* Instruction a *
List the functions that the utilities documentation gives under the recommenders.utils.notebook_memory_management module.

* Text shown *
+++
Check if the module is running on Databricks.

Returns:

True if the module is running on Databricks notebook, False otherwise.

Return type:

bool

recommenders.utils.notebook_utils.is_jupyter()[source]#

Check if the module is running on Jupyter notebook/console.

Returns:

True if the module is running on Jupyter notebook or Jupyter console, False otherwise.

Return type:

bool

recommenders.utils.notebook_utils.read_notebook(path)[source]#

Read the metadata stored in the notebook’s output source code.

Parameters:

path (str) – Path to the notebook.

Returns:

Dictionary of data stored in the notebook.

Return type:

dict

recommenders.utils.notebook_utils.store_metadata(name, value)[source]#

Store data in the notebook’s output source code.

Parameters:
  • name (str) – Name of the data.

  • value (int,float,str) – Value of the data.

recommenders.utils.notebook_memory_management.pre_run_cell()[source]#

Capture current time before we execute the current command

recommenders.utils.notebook_memory_management.start_watching_memory()[source]#

Register memory profiling tools to IPython instance.

recommenders.utils.notebook_memory_management.stop_watching_memory()[source]#

Unregister memory profiling tools from IPython instance.

recommenders.utils.notebook_memory_management.watch_memory()[source]#

Bring in the global memory usage value from the previous iteration

Python utilities#

recommenders.utils.python_utils.binarize(a, threshold)[source]#

Binarize the values.
+++
* Supplied information *
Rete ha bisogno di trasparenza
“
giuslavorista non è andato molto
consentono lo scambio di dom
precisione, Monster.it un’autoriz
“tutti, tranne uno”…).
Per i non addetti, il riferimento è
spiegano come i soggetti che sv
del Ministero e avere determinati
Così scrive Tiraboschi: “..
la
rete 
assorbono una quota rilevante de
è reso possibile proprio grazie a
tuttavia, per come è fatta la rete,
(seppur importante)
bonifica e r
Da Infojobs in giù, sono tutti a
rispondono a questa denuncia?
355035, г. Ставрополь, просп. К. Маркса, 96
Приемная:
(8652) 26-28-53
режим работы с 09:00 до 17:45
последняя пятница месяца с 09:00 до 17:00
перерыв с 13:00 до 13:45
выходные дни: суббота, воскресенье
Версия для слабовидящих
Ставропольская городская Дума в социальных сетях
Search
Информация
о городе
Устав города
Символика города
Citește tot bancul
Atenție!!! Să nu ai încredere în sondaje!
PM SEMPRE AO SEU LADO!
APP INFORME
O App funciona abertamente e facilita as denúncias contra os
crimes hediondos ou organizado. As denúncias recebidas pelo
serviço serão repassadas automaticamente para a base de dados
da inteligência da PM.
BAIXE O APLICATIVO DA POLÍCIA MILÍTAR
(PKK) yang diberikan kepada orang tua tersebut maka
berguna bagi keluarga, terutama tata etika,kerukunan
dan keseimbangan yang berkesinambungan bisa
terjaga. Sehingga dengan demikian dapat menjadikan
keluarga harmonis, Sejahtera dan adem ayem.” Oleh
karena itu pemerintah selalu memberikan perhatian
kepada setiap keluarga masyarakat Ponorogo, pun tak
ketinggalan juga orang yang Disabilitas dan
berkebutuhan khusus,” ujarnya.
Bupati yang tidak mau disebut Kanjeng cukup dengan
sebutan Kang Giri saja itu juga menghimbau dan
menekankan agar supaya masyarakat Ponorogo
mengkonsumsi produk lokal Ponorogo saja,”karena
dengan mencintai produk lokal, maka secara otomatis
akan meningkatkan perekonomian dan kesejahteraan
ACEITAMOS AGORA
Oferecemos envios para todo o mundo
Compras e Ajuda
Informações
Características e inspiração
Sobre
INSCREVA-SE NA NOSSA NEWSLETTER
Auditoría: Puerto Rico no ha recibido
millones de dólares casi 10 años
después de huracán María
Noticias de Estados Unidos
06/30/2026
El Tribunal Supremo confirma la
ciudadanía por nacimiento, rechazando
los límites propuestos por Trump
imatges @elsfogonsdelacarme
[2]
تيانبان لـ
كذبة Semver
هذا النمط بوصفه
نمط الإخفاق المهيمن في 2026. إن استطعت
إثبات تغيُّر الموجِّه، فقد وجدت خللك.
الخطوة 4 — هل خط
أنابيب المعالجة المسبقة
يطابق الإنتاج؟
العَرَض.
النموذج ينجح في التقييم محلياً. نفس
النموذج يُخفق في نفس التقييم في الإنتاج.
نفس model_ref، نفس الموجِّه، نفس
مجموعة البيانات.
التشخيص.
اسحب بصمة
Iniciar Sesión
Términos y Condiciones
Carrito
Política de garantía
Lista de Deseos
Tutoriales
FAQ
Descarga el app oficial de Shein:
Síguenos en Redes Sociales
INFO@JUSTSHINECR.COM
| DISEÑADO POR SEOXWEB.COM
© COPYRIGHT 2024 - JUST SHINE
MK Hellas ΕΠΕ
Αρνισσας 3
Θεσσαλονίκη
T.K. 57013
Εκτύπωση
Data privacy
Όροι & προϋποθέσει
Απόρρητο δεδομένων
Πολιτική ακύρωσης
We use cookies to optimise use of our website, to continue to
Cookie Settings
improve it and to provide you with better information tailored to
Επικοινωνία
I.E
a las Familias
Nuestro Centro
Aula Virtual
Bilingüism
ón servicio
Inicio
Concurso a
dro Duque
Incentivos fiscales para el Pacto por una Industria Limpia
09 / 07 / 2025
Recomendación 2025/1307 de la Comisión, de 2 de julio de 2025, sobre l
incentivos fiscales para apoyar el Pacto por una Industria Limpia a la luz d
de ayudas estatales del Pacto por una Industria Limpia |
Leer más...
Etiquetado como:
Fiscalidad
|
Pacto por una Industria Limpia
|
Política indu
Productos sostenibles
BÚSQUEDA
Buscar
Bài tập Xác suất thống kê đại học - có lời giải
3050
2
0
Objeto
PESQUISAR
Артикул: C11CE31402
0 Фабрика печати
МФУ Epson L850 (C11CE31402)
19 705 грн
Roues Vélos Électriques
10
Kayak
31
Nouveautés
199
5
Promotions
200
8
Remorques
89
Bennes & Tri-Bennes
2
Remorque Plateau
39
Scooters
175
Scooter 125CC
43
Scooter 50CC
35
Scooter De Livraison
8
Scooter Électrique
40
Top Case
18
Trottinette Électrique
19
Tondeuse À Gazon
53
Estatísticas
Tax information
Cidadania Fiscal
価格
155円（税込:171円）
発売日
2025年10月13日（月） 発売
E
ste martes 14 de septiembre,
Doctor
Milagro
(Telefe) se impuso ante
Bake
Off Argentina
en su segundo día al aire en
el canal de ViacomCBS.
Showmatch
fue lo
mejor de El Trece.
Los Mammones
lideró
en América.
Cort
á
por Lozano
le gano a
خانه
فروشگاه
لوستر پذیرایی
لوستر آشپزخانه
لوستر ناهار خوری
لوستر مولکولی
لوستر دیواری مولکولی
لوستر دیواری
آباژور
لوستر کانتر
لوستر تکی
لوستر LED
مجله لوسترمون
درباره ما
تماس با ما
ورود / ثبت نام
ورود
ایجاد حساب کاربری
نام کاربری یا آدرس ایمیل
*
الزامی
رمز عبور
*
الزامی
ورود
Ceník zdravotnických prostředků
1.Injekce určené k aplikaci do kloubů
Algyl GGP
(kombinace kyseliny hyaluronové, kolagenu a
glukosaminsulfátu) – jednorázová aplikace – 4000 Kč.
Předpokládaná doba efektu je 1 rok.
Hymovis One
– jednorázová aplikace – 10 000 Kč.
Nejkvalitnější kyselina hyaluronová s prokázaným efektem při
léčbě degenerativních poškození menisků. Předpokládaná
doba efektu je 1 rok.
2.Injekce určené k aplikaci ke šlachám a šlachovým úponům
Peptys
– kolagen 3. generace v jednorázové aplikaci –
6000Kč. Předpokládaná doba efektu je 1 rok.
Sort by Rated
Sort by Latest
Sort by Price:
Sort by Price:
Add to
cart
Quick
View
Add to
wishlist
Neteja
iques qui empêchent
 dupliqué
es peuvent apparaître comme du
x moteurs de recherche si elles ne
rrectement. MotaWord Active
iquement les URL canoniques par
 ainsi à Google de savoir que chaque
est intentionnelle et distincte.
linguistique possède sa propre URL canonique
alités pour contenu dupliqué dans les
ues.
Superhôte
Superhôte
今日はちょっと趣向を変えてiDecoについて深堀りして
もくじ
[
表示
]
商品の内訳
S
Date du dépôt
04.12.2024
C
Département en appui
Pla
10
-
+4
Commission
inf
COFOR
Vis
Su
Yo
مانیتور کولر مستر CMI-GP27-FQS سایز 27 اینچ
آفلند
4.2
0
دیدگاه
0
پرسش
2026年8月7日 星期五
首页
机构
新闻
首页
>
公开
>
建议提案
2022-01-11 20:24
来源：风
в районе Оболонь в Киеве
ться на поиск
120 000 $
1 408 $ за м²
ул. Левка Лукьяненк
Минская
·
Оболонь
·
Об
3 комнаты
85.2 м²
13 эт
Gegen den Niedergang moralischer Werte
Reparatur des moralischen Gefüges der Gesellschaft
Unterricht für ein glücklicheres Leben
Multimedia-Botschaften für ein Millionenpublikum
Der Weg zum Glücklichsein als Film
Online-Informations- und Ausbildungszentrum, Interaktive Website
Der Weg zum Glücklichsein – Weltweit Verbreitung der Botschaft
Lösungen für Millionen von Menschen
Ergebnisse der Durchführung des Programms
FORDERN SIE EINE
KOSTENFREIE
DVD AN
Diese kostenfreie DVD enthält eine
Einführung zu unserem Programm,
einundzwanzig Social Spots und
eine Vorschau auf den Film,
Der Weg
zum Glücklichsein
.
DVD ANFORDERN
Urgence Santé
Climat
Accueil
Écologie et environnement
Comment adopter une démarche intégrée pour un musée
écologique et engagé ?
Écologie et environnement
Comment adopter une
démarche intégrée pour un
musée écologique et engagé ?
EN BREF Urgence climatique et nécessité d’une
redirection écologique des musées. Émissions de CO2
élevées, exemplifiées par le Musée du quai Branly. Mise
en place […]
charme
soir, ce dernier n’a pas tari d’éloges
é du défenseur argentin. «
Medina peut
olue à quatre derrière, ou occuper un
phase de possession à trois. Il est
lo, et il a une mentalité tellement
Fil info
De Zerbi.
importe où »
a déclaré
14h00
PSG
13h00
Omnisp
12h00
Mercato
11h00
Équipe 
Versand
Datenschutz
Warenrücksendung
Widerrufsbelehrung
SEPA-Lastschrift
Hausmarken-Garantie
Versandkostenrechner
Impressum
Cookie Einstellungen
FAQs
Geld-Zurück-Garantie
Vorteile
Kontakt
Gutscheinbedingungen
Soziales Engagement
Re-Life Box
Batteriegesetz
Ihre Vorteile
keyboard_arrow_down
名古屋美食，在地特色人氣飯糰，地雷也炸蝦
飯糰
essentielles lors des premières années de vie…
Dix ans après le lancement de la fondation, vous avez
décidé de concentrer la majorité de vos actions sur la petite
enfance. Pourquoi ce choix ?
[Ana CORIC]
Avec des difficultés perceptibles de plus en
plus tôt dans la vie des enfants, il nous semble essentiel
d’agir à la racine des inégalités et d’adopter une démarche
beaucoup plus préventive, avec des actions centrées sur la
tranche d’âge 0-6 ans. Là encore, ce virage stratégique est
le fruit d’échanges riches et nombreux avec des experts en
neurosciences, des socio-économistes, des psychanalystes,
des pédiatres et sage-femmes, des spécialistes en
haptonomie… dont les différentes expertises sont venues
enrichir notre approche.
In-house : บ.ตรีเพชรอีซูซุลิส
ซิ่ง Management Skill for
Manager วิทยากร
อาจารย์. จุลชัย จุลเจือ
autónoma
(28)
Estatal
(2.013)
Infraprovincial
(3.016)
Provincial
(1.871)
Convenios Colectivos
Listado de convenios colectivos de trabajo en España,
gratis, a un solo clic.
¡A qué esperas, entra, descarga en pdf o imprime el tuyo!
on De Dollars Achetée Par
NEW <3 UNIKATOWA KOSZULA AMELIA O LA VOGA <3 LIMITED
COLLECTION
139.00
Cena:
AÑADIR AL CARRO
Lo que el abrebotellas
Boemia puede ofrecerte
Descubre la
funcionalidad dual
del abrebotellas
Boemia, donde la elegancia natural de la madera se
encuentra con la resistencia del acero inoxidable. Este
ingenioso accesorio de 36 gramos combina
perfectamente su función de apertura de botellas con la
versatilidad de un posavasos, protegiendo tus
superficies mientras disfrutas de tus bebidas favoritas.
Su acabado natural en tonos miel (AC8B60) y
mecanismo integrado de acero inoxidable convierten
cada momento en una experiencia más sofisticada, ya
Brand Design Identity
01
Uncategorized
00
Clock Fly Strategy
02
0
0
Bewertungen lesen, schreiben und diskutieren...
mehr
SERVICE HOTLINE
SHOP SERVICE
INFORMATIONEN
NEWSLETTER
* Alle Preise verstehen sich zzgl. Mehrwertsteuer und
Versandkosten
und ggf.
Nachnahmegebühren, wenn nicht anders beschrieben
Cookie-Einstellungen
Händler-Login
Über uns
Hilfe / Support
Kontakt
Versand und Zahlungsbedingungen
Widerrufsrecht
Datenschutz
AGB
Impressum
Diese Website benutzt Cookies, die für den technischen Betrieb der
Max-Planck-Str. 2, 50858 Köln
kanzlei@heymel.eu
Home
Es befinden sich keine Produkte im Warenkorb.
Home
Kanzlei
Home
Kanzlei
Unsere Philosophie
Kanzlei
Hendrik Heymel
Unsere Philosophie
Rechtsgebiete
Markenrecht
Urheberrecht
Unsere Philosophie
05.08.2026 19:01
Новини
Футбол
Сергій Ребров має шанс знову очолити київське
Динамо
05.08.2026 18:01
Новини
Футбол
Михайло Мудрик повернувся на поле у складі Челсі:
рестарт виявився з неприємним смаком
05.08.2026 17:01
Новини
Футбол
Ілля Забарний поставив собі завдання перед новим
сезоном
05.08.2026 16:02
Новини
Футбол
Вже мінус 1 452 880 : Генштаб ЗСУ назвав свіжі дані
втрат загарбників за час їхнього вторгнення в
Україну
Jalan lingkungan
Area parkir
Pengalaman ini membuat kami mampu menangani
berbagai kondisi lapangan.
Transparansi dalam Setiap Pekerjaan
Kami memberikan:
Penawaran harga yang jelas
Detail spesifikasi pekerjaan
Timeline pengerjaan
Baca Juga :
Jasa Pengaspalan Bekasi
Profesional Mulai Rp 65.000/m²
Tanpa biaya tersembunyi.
+++
* Instruction b *
Copy out the records word for word, from their first line down to the line containing "(seppur importante)", including both of those lines.

* Answer space a *
pre_run_cell, start_watching_memory, stop_watching_memory, watch_memory

* Answer space b *
Rete ha bisogno di trasparenza
“
giuslavorista non è andato molto
consentono lo scambio di dom
precisione, Monster.it un’autoriz
“tutti, tranne uno”…).
Per i non addetti, il riferimento è
spiegano come i soggetti che sv
del Ministero e avere determinati
Così scrive Tiraboschi: “..
la
rete 
assorbono una quota rilevante de
è reso possibile proprio grazie a
tuttavia, per come è fatta la rete,
(seppur importante)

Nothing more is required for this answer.